*HOW TO COMPLETE THIS TASK*
Each record beneath this line is to be copied exactly.

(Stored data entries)
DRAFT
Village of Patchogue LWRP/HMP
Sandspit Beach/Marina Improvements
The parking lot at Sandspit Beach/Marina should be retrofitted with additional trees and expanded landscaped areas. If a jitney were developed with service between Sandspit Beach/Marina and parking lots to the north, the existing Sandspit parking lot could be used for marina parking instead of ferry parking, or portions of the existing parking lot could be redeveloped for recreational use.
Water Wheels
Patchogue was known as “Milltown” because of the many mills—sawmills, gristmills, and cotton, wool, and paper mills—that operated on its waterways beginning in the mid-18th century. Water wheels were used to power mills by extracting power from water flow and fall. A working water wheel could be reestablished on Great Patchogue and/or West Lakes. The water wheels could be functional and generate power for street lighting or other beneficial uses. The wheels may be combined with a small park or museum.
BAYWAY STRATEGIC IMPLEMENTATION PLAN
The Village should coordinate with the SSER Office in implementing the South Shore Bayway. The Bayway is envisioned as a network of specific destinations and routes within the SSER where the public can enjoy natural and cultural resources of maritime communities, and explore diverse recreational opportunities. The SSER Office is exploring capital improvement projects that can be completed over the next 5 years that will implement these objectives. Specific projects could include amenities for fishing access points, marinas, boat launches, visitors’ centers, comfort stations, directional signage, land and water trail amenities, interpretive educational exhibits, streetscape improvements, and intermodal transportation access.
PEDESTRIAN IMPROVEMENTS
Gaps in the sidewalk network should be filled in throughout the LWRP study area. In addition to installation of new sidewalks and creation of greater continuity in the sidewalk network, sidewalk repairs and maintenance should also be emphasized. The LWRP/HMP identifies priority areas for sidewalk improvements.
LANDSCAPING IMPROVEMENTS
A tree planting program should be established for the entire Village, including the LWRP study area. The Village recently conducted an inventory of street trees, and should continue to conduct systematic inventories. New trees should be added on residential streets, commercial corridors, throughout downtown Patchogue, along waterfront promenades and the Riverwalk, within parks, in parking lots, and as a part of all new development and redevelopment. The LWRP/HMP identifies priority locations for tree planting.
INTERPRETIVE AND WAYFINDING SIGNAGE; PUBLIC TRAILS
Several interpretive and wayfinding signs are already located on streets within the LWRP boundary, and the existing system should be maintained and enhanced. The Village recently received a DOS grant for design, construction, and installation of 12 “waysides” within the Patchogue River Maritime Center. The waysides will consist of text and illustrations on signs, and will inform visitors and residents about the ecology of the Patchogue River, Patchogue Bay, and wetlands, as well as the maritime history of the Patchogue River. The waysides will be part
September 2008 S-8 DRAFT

*OUTPUT OF THE EXERCISE*
DRAFT
Village of Patchogue LWRP/HMP
Sandspit Beach/Marina Improvements
The parking lot at Sandspit Beach/Marina should be retrofitted with additional trees and expanded landscaped areas. If a jitney were developed with service between Sandspit Beach/Marina and parking lots to the north, the existing Sandspit parking lot could be used for marina parking instead of ferry parking, or portions of the existing parking lot could be redeveloped for recreational use.
Water Wheels
Patchogue was known as “Milltown” because of the many mills—sawmills, gristmills, and cotton, wool, and paper mills—that operated on its waterways beginning in the mid-18th century. Water wheels were used to power mills by extracting power from water flow and fall. A working water wheel could be reestablished on Great Patchogue and/or West Lakes. The water wheels could be functional and generate power for street lighting or other beneficial uses. The wheels may be combined with a small park or museum.
BAYWAY STRATEGIC IMPLEMENTATION PLAN
The Village should coordinate with the SSER Office in implementing the South Shore Bayway. The Bayway is envisioned as a network of specific destinations and routes within the SSER where the public can enjoy natural and cultural resources of maritime communities, and explore diverse recreational opportunities. The SSER Office is exploring capital improvement projects that can be completed over the next 5 years that will implement these objectives. Specific projects could include amenities for fishing access points, marinas, boat launches, visitors’ centers, comfort stations, directional signage, land and water trail amenities, interpretive educational exhibits, streetscape improvements, and intermodal transportation access.
PEDESTRIAN IMPROVEMENTS
Gaps in the sidewalk network should be filled in throughout the LWRP study area. In addition to installation of new sidewalks and creation of greater continuity in the sidewalk network, sidewalk repairs and maintenance should also be emphasized. The LWRP/HMP identifies priority areas for sidewalk improvements.
LANDSCAPING IMPROVEMENTS
A tree planting program should be established for the entire Village, including the LWRP study area. The Village recently conducted an inventory of street trees, and should continue to conduct systematic inventories. New trees should be added on residential streets, commercial corridors, throughout downtown Patchogue, along waterfront promenades and the Riverwalk, within parks, in parking lots, and as a part of all new development and redevelopment. The LWRP/HMP identifies priority locations for tree planting.
INTERPRETIVE AND WAYFINDING SIGNAGE; PUBLIC TRAILS
Several interpretive and wayfinding signs are already located on streets within the LWRP boundary, and the existing system should be maintained and enhanced. The Village recently received a DOS grant for design, construction, and installation of 12 “waysides” within the Patchogue River Maritime Center. The waysides will consist of text and illustrations on signs, and will inform visitors and residents about the ecology of the Patchogue River, Patchogue Bay, and wetlands, as well as the maritime history of the Patchogue River. The waysides will be part
September 2008 S-8 DRAFT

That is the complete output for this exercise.